How much of a problem are ‘those people’ considering downtown’s growth?

Jeff Keeling, Associate Editor

Jeff Keeling, Associate Editor

By Jeff Keeling

It seems the reasons for bringing up downtown Johnson City’s alleged homeless problem may never cease. After an early September meeting with downtown merchants aimed at public safety concerns surrounding the local homeless population, I thought, ‘here we go again.’

Reports on a later meeting and a new downtown association, though, give me hope this time may be different, with less generalized rock-tossing and perhaps more realistic strategies. Since the column below was written, downtown investment has continued to accelerate, and many more people are enjoying our downtown despite the continued presence of down-on-their-luck folks. So I figure the thoughts below, from December 2013, are worth repeating:

Just in time for Christmas, I am confronted with an unwelcome sense of deja vu: our fair city’s recurring consternation with a perceived reputation for “attracting the homeless” appears to be back.

Reminiscent of an effort roughly four years ago, a task force is meeting to determine whether there are ways to “more efficiently serve” the consumers of the abundant supportive services available in Johnson City’s downtown area.
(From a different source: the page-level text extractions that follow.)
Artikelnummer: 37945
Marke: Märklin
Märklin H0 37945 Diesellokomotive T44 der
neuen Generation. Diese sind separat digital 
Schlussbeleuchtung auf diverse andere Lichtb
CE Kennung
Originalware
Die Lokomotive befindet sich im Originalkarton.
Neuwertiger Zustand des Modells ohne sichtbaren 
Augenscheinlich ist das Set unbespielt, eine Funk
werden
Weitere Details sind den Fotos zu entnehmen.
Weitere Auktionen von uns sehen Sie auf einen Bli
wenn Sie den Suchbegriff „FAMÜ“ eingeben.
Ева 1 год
The group includes city staff, concerned citizens, and representatives of some service organizations. I know some of the people involved, admire them, and am generally convinced they have everyone’s best interests at heart.
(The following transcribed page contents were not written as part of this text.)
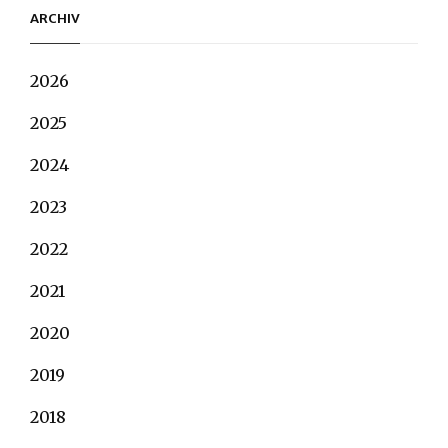
ARCHIV
2026
2025
2024
2023
2022
2021
2020
2019
2018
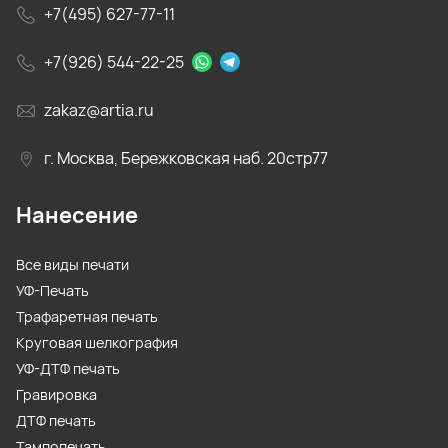
+7(495) 627-77-11
+7(926) 544-22-25
zakaz@artia.ru
г. Москва, Бережковская наб. 20стр77
Нанесение
Все виды печати
УФ-Печать
Трафаретная печать
Круговая шелкография
УФ-ДТФ печать
Гравировка
ДТФ печать
Тампопечать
Nonetheless, the road to draconian policies aimed at “those people” can indeed be paved with good intentions. I am trying to keep an open mind, but the best possible end I see to the current wave of “concern” is that it eventually dies down like the last one did. Frankly, I was a bit surprised to learn the issue is back, considering how much nicer downtown has become since folks were meeting about this “problem” in 2009.

Johnson City probably does have more than its share of social services available. Some homeless, jobless or otherwise down and out people may indeed have heard of this and found their way here anticipating a less harsh environment than some other towns or cities might present. How enabling of us! Where is our tough love?
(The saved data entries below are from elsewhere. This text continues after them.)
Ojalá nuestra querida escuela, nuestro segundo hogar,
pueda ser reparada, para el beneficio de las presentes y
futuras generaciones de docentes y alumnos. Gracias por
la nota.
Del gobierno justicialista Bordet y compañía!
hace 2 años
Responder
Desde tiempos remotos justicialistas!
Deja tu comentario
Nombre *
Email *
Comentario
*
I realize some people who use these services have “worked the system” and that others have committed crimes in Johnson City. (I’m sure glad those of us in other social and income strata don’t ever work the system or commit crimes – aren’t you?)

I live near downtown, have worked there much of the past two decades, and walk, run and bike there often. Private investment is pouring into downtown and it is great to see.

Tupelo Honey Cafe, Renasant Bank, The Lexington Senior Living, Paxton Place Apartments and Northeast State Community College have invested a combined $20 million­plus downtown in the past couple years. Somehow, downtown’s abundance of social service providers, with all that accompanies them, didn’t impede those folks’ investment.

I don’t oppose enforcing ordinances humanely, keeping downtown safe and working for solutions to deliver social services more efficiently (best of luck with that). I’m not sure we need task forces for that, though. And within most of us, myself included, lurk less altruistic motives for dealing with this so­called problem. We’d really just rather it be out of sight so it can be out of mind.

When we start discussing “solutions” such as finding some new, centralized and preferably out­of­the­way location at which to provide services, and somehow keeping “outsiders” from coming here to access those services, I start thinking about a Galilean peasant girl far from home, a hint of the disreputable about her.